The point of blockchain crypto is that it’s essentially just a big fancy list of every transaction ever made. That’s what the “block chain” *is*, it’s literally every single time any currency has ever moved from one wallet to another, ever. It’s all open to the public where all the money is at all times. It’s designed like this so that there’s never a central entity (like, say, a bank) who we have to trust to make sure all the money that moves around actually gets to where they say it goes. We can all check ourselves where every scrap of money is, is going, and has ever been.
That may sound completely opposite to what you may have heard about crypto, how it helps you stay anonymous… what we essentially have here is almost like a big central bank where all of the bank accounts are completely public. No privacy whatsoever. The anonymity part comes in via the simple fact that, even though you can see every account, it can be difficult to tell who actually *controls* those accounts.
But to get closer to your actual question, what is the math crunching for? Basically, since the list is public, there’s no central system that controls who can put new payments on the list. When you want to make a payment, you essentially just put it onto the list yourself: “I pay <X> person <Y> cryptocoins. Here’s my signature to prove that I authorized this payment.” And from then on, that transaction is immortalized in the public record as having happened.
Now, since this is all controlled by software, and software is written by humans, and humans are stupid, there’s a risk that there could be issues in the software, and that it could be exploited by someone some day. Some very smart, crafty person could, in theory, find a way to, say, forge a bunch of peoples’ signatures and start adding fake transactions onto the list. With a power like that, they could basically move any amount of anyone’s money to any other wallet at any time. I’m not saying that a bug like this *does* exist, but there’s a risk that it *could*. And since there’s no central referee in the system (that is, again, *the whole point*, we don’t want there to be one), there’d be essentially zero recourse if this happened.

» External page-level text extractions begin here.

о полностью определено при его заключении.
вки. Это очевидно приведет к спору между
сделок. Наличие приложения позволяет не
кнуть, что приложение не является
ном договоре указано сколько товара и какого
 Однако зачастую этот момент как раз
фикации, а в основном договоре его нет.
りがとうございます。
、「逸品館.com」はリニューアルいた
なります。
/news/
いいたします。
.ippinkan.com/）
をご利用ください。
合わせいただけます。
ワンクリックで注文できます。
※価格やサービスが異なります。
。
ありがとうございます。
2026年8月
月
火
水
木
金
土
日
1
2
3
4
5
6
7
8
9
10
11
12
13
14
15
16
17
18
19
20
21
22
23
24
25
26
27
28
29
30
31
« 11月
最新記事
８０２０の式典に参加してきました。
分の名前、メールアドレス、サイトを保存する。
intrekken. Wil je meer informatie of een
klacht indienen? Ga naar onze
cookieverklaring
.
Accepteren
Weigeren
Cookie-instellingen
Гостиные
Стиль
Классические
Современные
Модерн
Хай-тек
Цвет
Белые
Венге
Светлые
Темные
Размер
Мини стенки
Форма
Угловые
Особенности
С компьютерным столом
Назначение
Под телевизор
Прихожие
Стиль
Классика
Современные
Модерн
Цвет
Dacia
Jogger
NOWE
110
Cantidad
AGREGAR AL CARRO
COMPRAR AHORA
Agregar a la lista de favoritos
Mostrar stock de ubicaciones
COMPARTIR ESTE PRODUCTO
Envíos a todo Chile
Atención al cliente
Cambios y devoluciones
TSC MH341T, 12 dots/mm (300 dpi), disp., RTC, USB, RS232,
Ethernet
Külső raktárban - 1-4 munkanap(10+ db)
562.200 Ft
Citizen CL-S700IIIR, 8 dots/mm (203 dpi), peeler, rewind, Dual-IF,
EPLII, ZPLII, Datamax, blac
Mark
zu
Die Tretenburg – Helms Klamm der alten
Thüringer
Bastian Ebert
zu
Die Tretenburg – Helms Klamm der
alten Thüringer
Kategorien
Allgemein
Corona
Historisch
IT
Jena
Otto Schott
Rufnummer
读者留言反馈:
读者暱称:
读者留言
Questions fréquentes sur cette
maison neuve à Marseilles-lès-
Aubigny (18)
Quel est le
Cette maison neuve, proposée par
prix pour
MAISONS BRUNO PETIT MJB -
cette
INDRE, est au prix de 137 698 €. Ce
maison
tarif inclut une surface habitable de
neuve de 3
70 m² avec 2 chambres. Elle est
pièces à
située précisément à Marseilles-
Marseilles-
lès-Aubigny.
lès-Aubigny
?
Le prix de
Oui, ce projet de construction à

This is where the math solving finally comes in. Instead of just designing the system in a way that lets anyone add transactions to the list at any time, we force them to solve a bogus math problem first. It is not solving an actual problem that helps us with anything, it is quite literally hard work for the sake of there being hard work to do. Why? Well, look at it this way: if you’re a bad actor in the system, and you’re trying to add fake transactions to the network, you would have to throw your computing power at solving these math problems to be able to do it. And keep in mind that it’s actually a worldwide race to solve these problems as fast as possible–everyone on the network is trying to solve the same problem as you, at the same exact time, and if they get it first, you have to start over. You should be able to tell quite quickly that if you’re just one bad actor working alone, you are a drop in the ocean of computing power being thrown at this math problem. Someone else is almost certainly going to beat you to it. And every time someone does, you have to try your nefarious scheme over again from square 1.
So the math solving isn’t exactly about the math at all. It’s just work for the sake of work itself. A certain kind of work that A) anyone can do that B) bad actors can’t easily scale up by simply having a bigger, better computer. Unless you literally have half of the computing power of the entire world or more under your control, you can’t hijack the blockchain. The capacity for the rest of the world to do more of this busywork combined than you could ever do on your own would bury your attempts.